On September 11, 2001, Corporal Vera was less than 20 yards from the impact of the hijacked plane that slammed into the Pentagon, killing 188 people. As the building burned, Corporal Vera and a fellow Marine ran back into the building 14 times and were responsible for rescuing a number of injured personnel from the wreckage. He was awarded the Navy-Marine Corps Medal for heroism following the Pentagon attack.

Corporal Vera works in the Office of the Commandant as a Personal Secretary. Corporal Vera’s personal decorations also include the Navy Commendation Medal and the Good Conduct Medal.

19)Doro Koch, Sister of President George W. Bush

20)Margaret Bush, Sister-in-Law of President and Mrs. George W. Bush

21)Karen Hughes, Guest of Mrs. Bush

22)David McCullough

2002 Pulitizer Prize Author

West Tisbury, Massachusetts

David McCullough, author of John Adams, has been praised for his “exceptional narrative sweep, his scholarship and insight into American life.”

Mr. McCullough is twice winner of the National Book Award, twice winner of the prestigious Frances Parkman Prize, winner of the Charles Frankel Prize from the National Endowment for the Humanities, winner of the Los Angeles Times Biography Prize, winner of the Harry S. Truman Award for Service, an Emmy Award winner for his work in public television, and winner of the 2002 Pulitzer Prize for Truman.

Throughout his career, Mr. McCullough has been an editor, essayist, teacher, lecturer, and familiar presence on public television – as host of Smithsonian World, The American Experience, and narrator of numerous documentaries including The Civil War and Napoleon. He is past president of the Society of American Historians and was elected to the AmericanAcademy of Arts and Sciences. Mr. McCullough participated in the White House Lecture Series and has spoken before a joint session of Congress.

Born in Pittsburgh in 1933, Mr. McCullough was educated there and at Yale, where he graduated with honors in English literature. An avid reader, traveler, and landscape painter, he lives in West Tisbury, Massachusetts with his wife Rosalee Barnes McCullough. They have five children and fifteen grandchildren.

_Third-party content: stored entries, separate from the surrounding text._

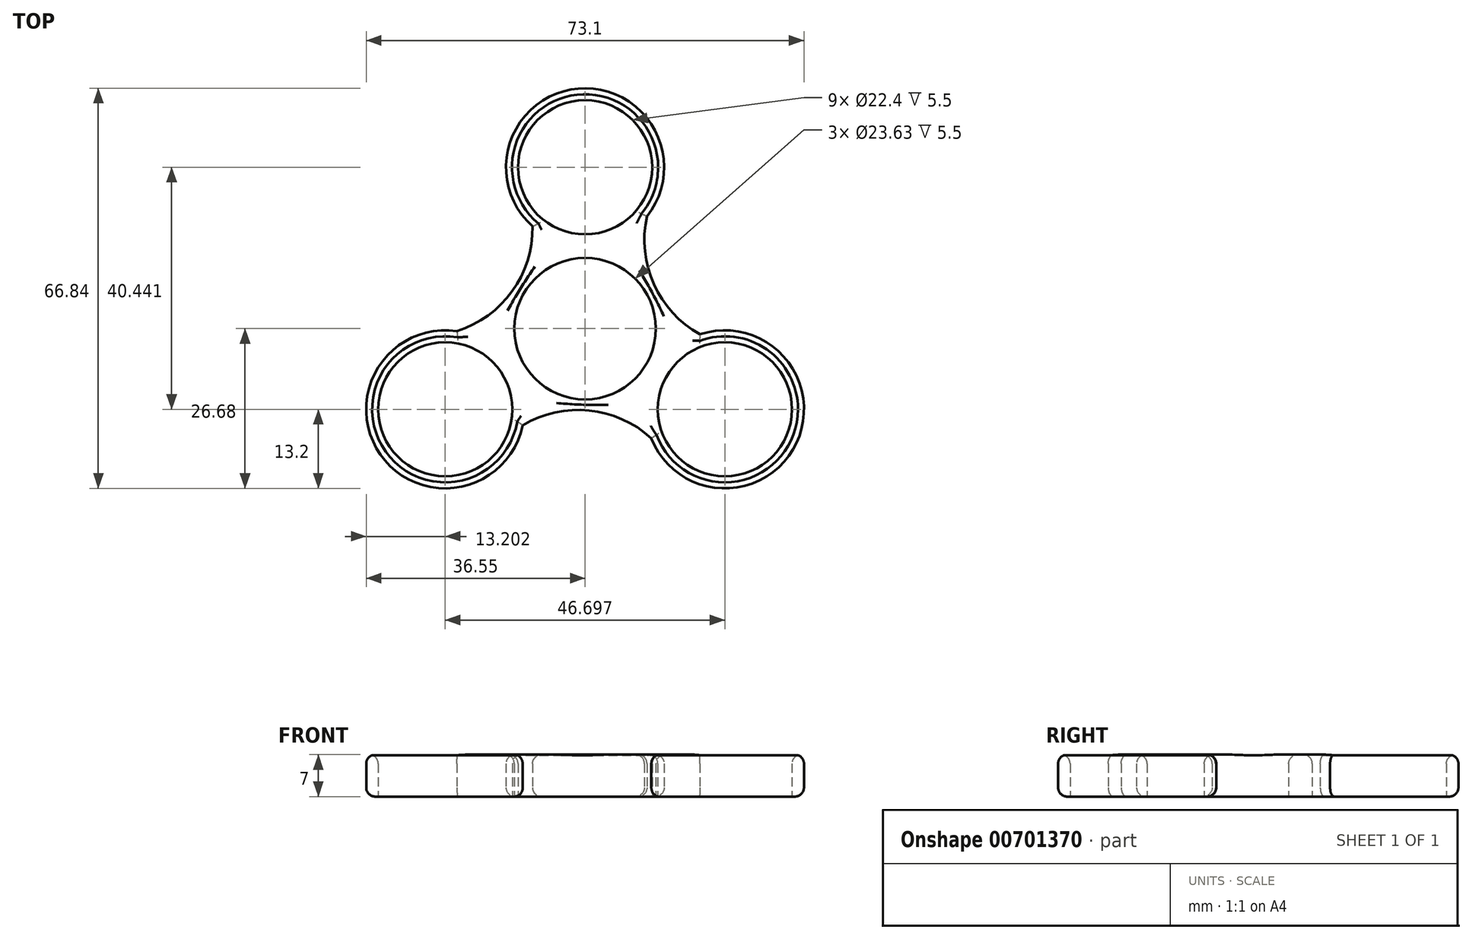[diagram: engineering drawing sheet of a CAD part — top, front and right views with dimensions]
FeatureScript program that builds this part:
annotation { "Feature Type Name" : "Feature", "Feature Type Description" : "" }
export const myFeature = defineFeature(function(context is Context, id is Id, definition is map)
    precondition{}
    {
        {
            var Q0;
            Q0=qCreatedBy(makeId("Top.planeOp"),FACE);
            var sketch = newSketch(context, id + "F0", { "sketchPlane" : qUnion([Q0])});
            skCircle(sketch, "E0", {"center": v(0, 0) * mm, "radius": 11.82 * mm});
            skCircle(sketch, "E1", {"center": v(0, 26.96) * mm, "radius": 11.2 * mm});
            skArc(sketch, "E2", {"start": v(10.33, 18.74) * mm, "mid": v(-1.13, 40.11) * mm, "end": v(-8.77, 17.1) * mm});
            skCircle(sketch, "E3.1.0", {"center": v(-23.35, -13.48) * mm, "radius": 11.2 * mm});
            skArc(sketch, "E3.1.1", {"start": v(-21.4, -0.43) * mm, "mid": v(-34.17, -21.03) * mm, "end": v(-10.42, -16.15) * mm});
            skCircle(sketch, "E3.2.0", {"center": v(23.35, -13.48) * mm, "radius": 11.2 * mm});
            skArc(sketch, "E3.2.1", {"start": v(11.06, -18.31) * mm, "mid": v(35.3, -19.08) * mm, "end": v(19.2, -0.95) * mm});
            skArc(sketch, "E4", {"start": v(10.33, 18.74) * mm, "mid": v(11.5, 7.43) * mm, "end": v(19.2, -0.95) * mm});
            skArc(sketch, "E5.1.0", {"start": v(-21.4, -0.43) * mm, "mid": v(-12.18, 6.25) * mm, "end": v(-8.77, 17.1) * mm});
            skArc(sketch, "E5.2.0", {"start": v(11.06, -18.31) * mm, "mid": v(0.68, -13.68) * mm, "end": v(-10.42, -16.15) * mm});
            skSolve(sketch);
        }
        {
            var Q0;
            Q0=makeQuery(id+"F0.imprint","IMPRINT",FACE,{"disambiguationData":[TD([[makeQuery(id+"F0.imprint","IMPRINT",EDGE,{"derivedFrom":sQuery(id+"F0.wireOp",EDGE,"E0")}),-1.0]])]});
            extrude(context, id + "F1", {"entities" : qUnion([Q0]), "depth" : 7 * mm, "offsetDistance" : 25 * mm});
        }
        {
            var Q0;
            Q0=makeQuery(id+"F1.opExtrude","CAP_EDGE",EDGE,{"disambiguationData":[OSD([sQuery(id+"F0.wireOp",EDGE,"E5.1.0")])],"isStart":false});
            var Q1;
            Q1=makeQuery(id+"F1.opExtrude","CAP_EDGE",EDGE,{"disambiguationData":[OSD([sQuery(id+"F0.wireOp",EDGE,"E3.1.0")])],"isStart":false});
            var Q2;
            Q2=makeQuery(id+"F1.opExtrude","CAP_EDGE",EDGE,{"disambiguationData":[OSD([sQuery(id+"F0.wireOp",EDGE,"E1")])],"isStart":false});
            var Q3;
            Q3=makeQuery(id+"F1.opExtrude","CAP_FACE",FACE,{"disambiguationData":[OSD([sQuery(id+"F0.wireOp",EDGE,"E0"),sQuery(id+"F0.wireOp",EDGE,"E1"),sQuery(id+"F0.wireOp",EDGE,"E2"),sQuery(id+"F0.wireOp",EDGE,"E3.1.0"),sQuery(id+"F0.wireOp",EDGE,"E3.1.1"),sQuery(id+"F0.wireOp",EDGE,"E3.2.0"),sQuery(id+"F0.wireOp",EDGE,"E3.2.1"),sQuery(id+"F0.wireOp",EDGE,"E4"),sQuery(id+"F0.wireOp",EDGE,"E5.1.0"),sQuery(id+"F0.wireOp",EDGE,"E5.2.0")])],"isStart":false});
            fillet(context, id + "F2", {"entities" : qUnion([Q0, Q1, Q2, Q3]), "radius" : 1.5 * mm, "tangentPropagation" : true, "allowEdgeOverflow" : false});
        }
        {
            var Q0;
            Q0=makeQuery(id+"F1.opExtrude","CAP_EDGE",EDGE,{"disambiguationData":[OSD([sQuery(id+"F0.wireOp",EDGE,"E3.2.1")])],"isStart":true});
            var Q1;
            Q1=makeQuery(id+"F1.opExtrude","CAP_EDGE",EDGE,{"disambiguationData":[OSD([sQuery(id+"F0.wireOp",EDGE,"E5.2.0")])],"isStart":true});
            var Q2;
            Q2=makeQuery(id+"F1.opExtrude","CAP_EDGE",EDGE,{"disambiguationData":[OSD([sQuery(id+"F0.wireOp",EDGE,"E3.1.1")])],"isStart":true});
            var Q3;
            Q3=makeQuery(id+"F1.opExtrude","CAP_EDGE",EDGE,{"disambiguationData":[OSD([sQuery(id+"F0.wireOp",EDGE,"E5.1.0")])],"isStart":true});
            var Q4;
            Q4=makeQuery(id+"F1.opExtrude","CAP_EDGE",EDGE,{"disambiguationData":[OSD([sQuery(id+"F0.wireOp",EDGE,"E4")])],"isStart":true});
            var Q5;
            Q5=makeQuery(id+"F1.opExtrude","CAP_EDGE",EDGE,{"disambiguationData":[OSD([sQuery(id+"F0.wireOp",EDGE,"E2")])],"isStart":true});
            fillet(context, id + "F3", {"entities" : qUnion([Q0, Q1, Q2, Q3, Q4, Q5]), "radius" : 1.5 * mm, "tangentPropagation" : true, "allowEdgeOverflow" : false});
        }
    });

23&24) Joseph Pappano [pah-PAN-oh] and Mrs. Kristen Pappano

Sterling, Virginia

The Pappano’s have two young children, a 7-year old daughter, Madison, and a 5-year old son, Mitchell. Joseph works for Hewlett-Packard repairing computers on site at AOL, earning $41,000 annually. Kristen works part-time cleaning model homes, earning approximately $18,000. The Pappanos live in Sterling, Virginia. The President’s Growth Package would benefit the Pappanos primarily through the child credit. In addition, the advancement of the tax rate reductions and the marriage penalty relief provisions will benefit this couple.

25&26) Richard “Bud” Phillip Beck and Georgia Louise Beck

Retired Couple

Colorado Springs, Colorado

Under the President’s Growth and Jobs Package, the Beck’s would reduce their tax bill by about 7 percent. The tax savings would result from an acceleration in reducing tax rates, marriage penalty relief, and elimination of the double taxation on stock dividends.

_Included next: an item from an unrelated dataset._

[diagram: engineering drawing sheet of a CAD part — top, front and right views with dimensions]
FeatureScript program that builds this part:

The Becks have retirement income of $52,000 of which 75 percent is taxable (25 percent Social Security). They paid $5,786 in taxes in 2001. The President’s Growth and Jobs Package would save them $418.50. Of this, the increase in the standard deduction for joint filers in marriage penalty relief would be $232.50, the increase in the width of the 10 percent rate would be $100, and the dividend exclusion would give the Beck’s an additional $86.

Mr. Beck retired from the Navy after 24 years in service and was honorably discharged as a chief petty officer. Following his career in the Navy, Richard Beck returned to Colorado where he worked as a city bus driver for the Regional Transportation District in Denver for 18 years.

Mrs. Georgia Louise Beck, a widow, married Mr. Beck in 1986. Her former husband was also in the Navy. They both reside in Colorado Springs, Colorado.